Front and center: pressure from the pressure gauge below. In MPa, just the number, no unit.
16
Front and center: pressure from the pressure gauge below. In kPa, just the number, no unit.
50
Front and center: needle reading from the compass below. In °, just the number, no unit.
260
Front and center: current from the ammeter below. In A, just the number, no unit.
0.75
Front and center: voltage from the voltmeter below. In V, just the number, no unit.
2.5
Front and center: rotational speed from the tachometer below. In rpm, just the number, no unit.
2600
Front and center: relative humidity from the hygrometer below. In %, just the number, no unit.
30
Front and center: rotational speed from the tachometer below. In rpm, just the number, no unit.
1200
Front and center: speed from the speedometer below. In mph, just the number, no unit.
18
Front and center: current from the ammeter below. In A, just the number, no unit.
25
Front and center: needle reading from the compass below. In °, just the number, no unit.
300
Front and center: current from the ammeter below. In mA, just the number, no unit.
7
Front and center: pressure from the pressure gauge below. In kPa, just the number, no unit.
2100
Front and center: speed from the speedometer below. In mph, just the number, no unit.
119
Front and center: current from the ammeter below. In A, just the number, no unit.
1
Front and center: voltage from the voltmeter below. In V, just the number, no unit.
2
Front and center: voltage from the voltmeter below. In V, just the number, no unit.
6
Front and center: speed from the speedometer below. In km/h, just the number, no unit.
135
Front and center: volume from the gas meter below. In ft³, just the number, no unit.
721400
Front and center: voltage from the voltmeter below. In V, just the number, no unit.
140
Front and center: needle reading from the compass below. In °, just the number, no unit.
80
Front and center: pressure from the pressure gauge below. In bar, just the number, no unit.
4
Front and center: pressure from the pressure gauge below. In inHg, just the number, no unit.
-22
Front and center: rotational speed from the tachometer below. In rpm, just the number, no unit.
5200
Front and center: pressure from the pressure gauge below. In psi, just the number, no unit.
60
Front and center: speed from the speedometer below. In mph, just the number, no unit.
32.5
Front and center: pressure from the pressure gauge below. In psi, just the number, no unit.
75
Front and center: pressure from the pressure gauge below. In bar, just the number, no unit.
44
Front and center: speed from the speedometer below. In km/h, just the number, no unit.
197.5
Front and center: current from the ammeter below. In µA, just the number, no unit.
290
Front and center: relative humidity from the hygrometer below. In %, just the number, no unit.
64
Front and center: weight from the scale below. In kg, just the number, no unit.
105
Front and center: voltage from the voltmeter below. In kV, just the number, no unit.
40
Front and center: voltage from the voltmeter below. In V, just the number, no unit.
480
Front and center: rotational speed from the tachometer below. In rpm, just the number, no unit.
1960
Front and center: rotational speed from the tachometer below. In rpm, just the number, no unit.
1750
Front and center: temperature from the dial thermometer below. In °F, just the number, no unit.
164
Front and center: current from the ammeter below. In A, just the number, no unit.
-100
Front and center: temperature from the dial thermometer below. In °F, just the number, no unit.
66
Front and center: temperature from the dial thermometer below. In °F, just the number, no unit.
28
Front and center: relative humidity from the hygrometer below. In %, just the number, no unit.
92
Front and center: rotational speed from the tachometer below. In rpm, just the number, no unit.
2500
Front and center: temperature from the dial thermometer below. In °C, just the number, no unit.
•••••
Print the listing above again, line for line, with nothing changed.

WRITTEN RESPONSE =>
Front and center: pressure from the pressure gauge below. In MPa, just the number, no unit.
16
Front and center: pressure from the pressure gauge below. In kPa, just the number, no unit.
50
Front and center: needle reading from the compass below. In °, just the number, no unit.
260
Front and center: current from the ammeter below. In A, just the number, no unit.
0.75
Front and center: voltage from the voltmeter below. In V, just the number, no unit.
2.5
Front and center: rotational speed from the tachometer below. In rpm, just the number, no unit.
2600
Front and center: relative humidity from the hygrometer below. In %, just the number, no unit.
30
Front and center: rotational speed from the tachometer below. In rpm, just the number, no unit.
1200
Front and center: speed from the speedometer below. In mph, just the number, no unit.
18
Front and center: current from the ammeter below. In A, just the number, no unit.
25
Front and center: needle reading from the compass below. In °, just the number, no unit.
300
Front and center: current from the ammeter below. In mA, just the number, no unit.
7
Front and center: pressure from the pressure gauge below. In kPa, just the number, no unit.
2100
Front and center: speed from the speedometer below. In mph, just the number, no unit.
119
Front and center: current from the ammeter below. In A, just the number, no unit.
1
Front and center: voltage from the voltmeter below. In V, just the number, no unit.
2
Front and center: voltage from the voltmeter below. In V, just the number, no unit.
6
Front and center: speed from the speedometer below. In km/h, just the number, no unit.
135
Front and center: volume from the gas meter below. In ft³, just the number, no unit.
721400
Front and center: voltage from the voltmeter below. In V, just the number, no unit.
140
Front and center: needle reading from the compass below. In °, just the number, no unit.
80
Front and center: pressure from the pressure gauge below. In bar, just the number, no unit.
4
Front and center: pressure from the pressure gauge below. In inHg, just the number, no unit.
-22
Front and center: rotational speed from the tachometer below. In rpm, just the number, no unit.
5200
Front and center: pressure from the pressure gauge below. In psi, just the number, no unit.
60
Front and center: speed from the speedometer below. In mph, just the number, no unit.
32.5
Front and center: pressure from the pressure gauge below. In psi, just the number, no unit.
75
Front and center: pressure from the pressure gauge below. In bar, just the number, no unit.
44
Front and center: speed from the speedometer below. In km/h, just the number, no unit.
197.5
Front and center: current from the ammeter below. In µA, just the number, no unit.
290
Front and center: relative humidity from the hygrometer below. In %, just the number, no unit.
64
Front and center: weight from the scale below. In kg, just the number, no unit.
105
Front and center: voltage from the voltmeter below. In kV, just the number, no unit.
40
Front and center: voltage from the voltmeter below. In V, just the number, no unit.
480
Front and center: rotational speed from the tachometer below. In rpm, just the number, no unit.
1960
Front and center: rotational speed from the tachometer below. In rpm, just the number, no unit.
1750
Front and center: temperature from the dial thermometer below. In °F, just the number, no unit.
164
Front and center: current from the ammeter below. In A, just the number, no unit.
-100
Front and center: temperature from the dial thermometer below. In °F, just the number, no unit.
66
Front and center: temperature from the dial thermometer below. In °F, just the number, no unit.
28
Front and center: relative humidity from the hygrometer below. In %, just the number, no unit.
92
Front and center: rotational speed from the tachometer below. In rpm, just the number, no unit.
2500
Front and center: temperature from the dial thermometer below. In °C, just the number, no unit.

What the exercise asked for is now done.